# TASK INSTRUCTIONS
Copy, unchanged, the part of the items that opens with the line containing "Every image in" and closes with the line containing "0.114094, 0.993209, -2.121310]]", including both of those lines. Leave the pictures out of your answer.

# DATA FOR THE TASK
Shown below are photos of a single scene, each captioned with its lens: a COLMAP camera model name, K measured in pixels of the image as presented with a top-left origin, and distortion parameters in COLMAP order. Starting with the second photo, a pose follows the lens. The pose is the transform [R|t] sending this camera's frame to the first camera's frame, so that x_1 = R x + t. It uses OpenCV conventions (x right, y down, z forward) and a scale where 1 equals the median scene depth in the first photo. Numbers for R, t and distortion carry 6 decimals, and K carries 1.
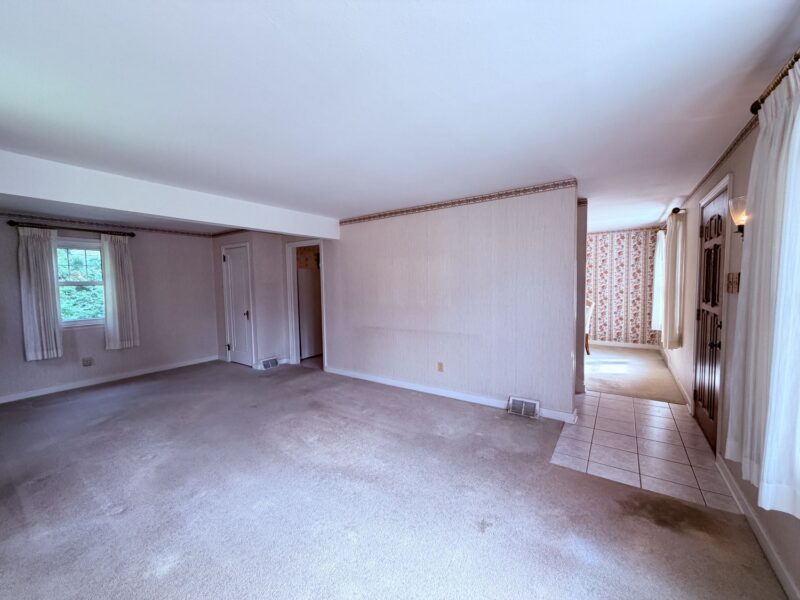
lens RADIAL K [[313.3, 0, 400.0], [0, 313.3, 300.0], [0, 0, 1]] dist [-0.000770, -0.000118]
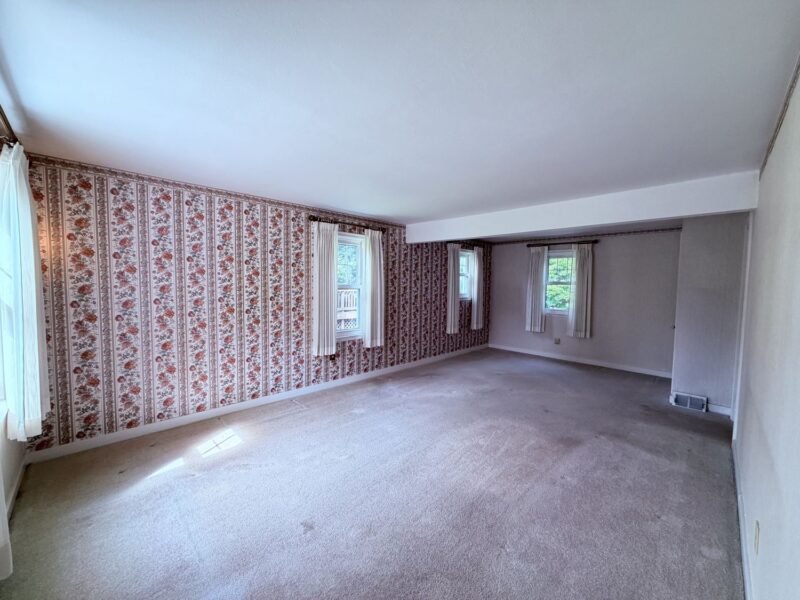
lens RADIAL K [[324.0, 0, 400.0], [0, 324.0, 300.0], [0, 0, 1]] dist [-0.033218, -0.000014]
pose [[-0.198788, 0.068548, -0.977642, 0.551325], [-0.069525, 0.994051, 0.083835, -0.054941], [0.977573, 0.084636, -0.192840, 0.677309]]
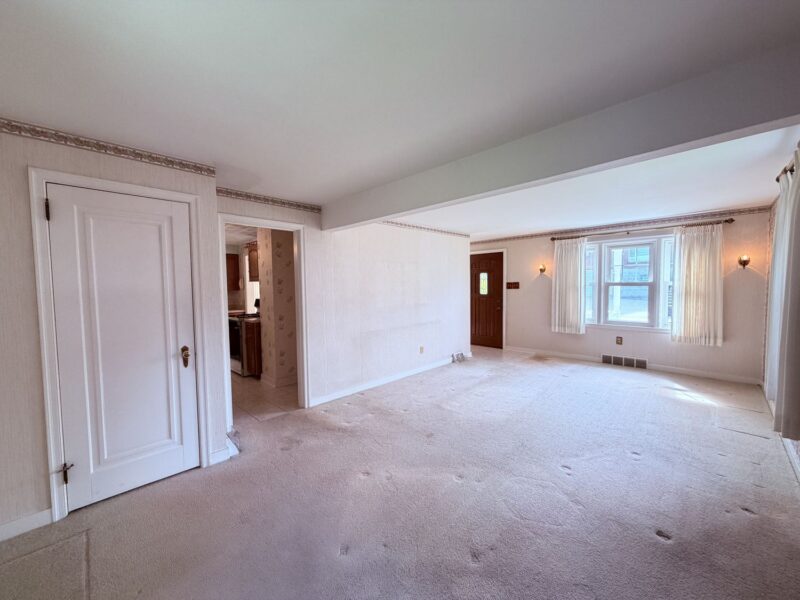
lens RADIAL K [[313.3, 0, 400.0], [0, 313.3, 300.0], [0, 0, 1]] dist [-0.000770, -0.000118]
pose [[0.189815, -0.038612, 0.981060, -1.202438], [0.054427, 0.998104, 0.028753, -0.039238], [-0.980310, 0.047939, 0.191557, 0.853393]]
==
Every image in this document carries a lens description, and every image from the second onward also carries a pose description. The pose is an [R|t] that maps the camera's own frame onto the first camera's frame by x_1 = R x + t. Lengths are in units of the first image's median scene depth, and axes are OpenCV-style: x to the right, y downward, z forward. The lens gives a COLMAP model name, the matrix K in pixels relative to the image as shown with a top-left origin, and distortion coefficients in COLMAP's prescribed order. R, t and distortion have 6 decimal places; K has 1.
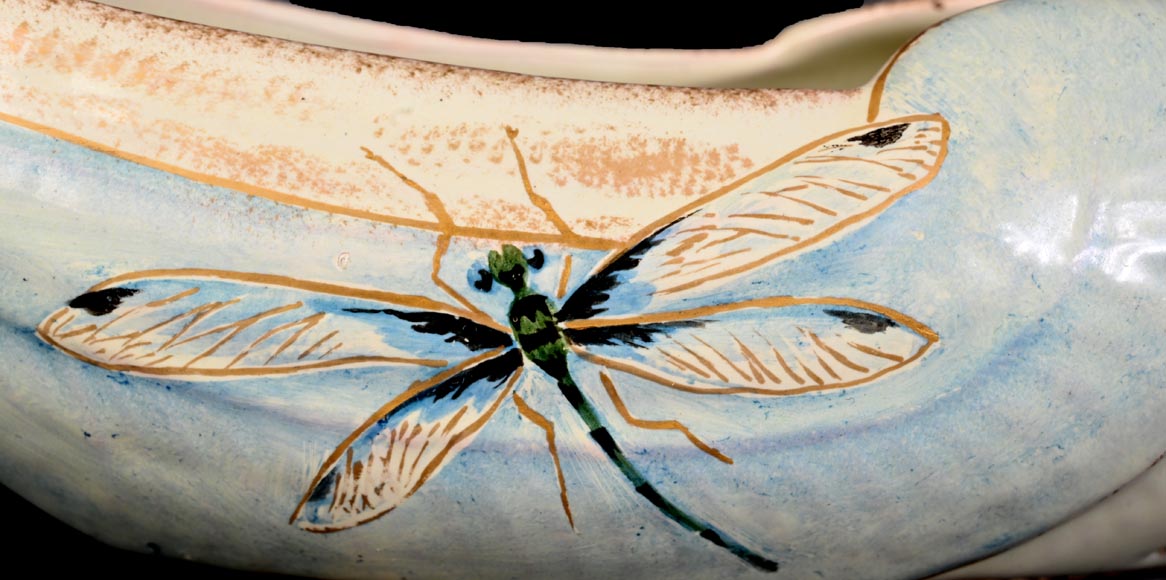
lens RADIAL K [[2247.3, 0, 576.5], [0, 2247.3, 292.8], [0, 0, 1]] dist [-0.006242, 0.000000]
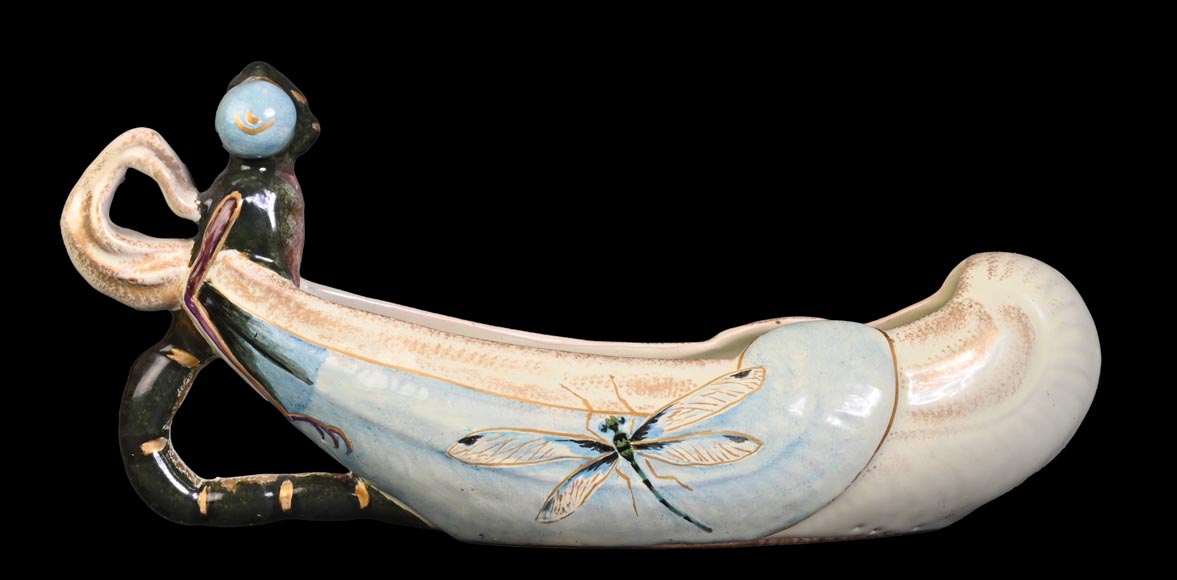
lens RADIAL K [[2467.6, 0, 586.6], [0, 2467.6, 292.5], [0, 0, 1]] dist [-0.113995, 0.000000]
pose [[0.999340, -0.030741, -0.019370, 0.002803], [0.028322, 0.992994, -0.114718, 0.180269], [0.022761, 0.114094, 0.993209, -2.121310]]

# RESULT OF THE TASK
Every image in this document carries a lens description, and every image from the second onward also carries a pose description. The pose is an [R|t] that maps the camera's own frame onto the first camera's frame by x_1 = R x + t. Lengths are in units of the first image's median scene depth, and axes are OpenCV-style: x to the right, y downward, z forward. The lens gives a COLMAP model name, the matrix K in pixels relative to the image as shown with a top-left origin, and distortion coefficients in COLMAP's prescribed order. R, t and distortion have 6 decimal places; K has 1.
lens RADIAL K [[2247.3, 0, 576.5], [0, 2247.3, 292.8], [0, 0, 1]] dist [-0.006242, 0.000000]
lens RADIAL K [[2467.6, 0, 586.6], [0, 2467.6, 292.5], [0, 0, 1]] dist [-0.113995, 0.000000]
pose [[0.999340, -0.030741, -0.019370, 0.002803], [0.028322, 0.992994, -0.114718, 0.180269], [0.022761, 0.114094, 0.993209, -2.121310]]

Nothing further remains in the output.